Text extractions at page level

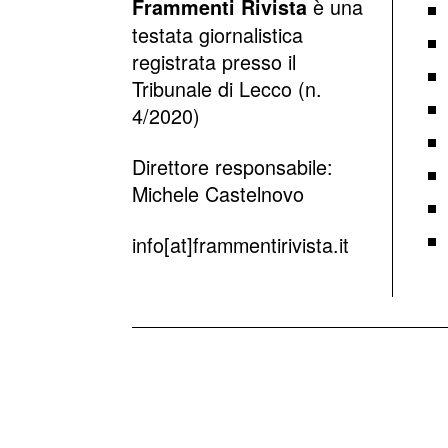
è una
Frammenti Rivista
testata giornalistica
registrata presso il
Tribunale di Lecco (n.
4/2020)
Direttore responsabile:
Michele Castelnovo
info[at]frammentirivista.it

==

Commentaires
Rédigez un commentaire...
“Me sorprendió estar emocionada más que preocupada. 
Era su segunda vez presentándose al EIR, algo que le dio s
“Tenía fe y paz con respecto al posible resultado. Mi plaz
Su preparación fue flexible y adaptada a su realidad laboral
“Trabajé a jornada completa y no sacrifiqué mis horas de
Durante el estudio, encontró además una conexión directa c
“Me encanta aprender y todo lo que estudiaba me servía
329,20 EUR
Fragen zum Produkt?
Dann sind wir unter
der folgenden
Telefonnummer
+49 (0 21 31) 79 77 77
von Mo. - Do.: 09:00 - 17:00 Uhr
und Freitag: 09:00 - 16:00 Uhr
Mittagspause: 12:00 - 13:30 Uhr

> [Directive]
Arrange the lines in the records as a JSON list of strings, one string per line, starting at the line containing "Commentaires" and ending at the line containing "und Freitag: 09:00 - 16:00 Uhr", with both included. Leave out any blank lines.

> [Task output]
[
  "Commentaires",
  "Rédigez un commentaire...",
  "“Me sorprendió estar emocionada más que preocupada. ",
  "Era su segunda vez presentándose al EIR, algo que le dio s",
  "“Tenía fe y paz con respecto al posible resultado. Mi plaz",
  "Su preparación fue flexible y adaptada a su realidad laboral",
  "“Trabajé a jornada completa y no sacrifiqué mis horas de",
  "Durante el estudio, encontró además una conexión directa c",
  "“Me encanta aprender y todo lo que estudiaba me servía",
  "329,20 EUR",
  "Fragen zum Produkt?",
  "Dann sind wir unter",
  "der folgenden",
  "Telefonnummer",
  "+49 (0 21 31) 79 77 77",
  "von Mo. - Do.: 09:00 - 17:00 Uhr",
  "und Freitag: 09:00 - 16:00 Uhr"
]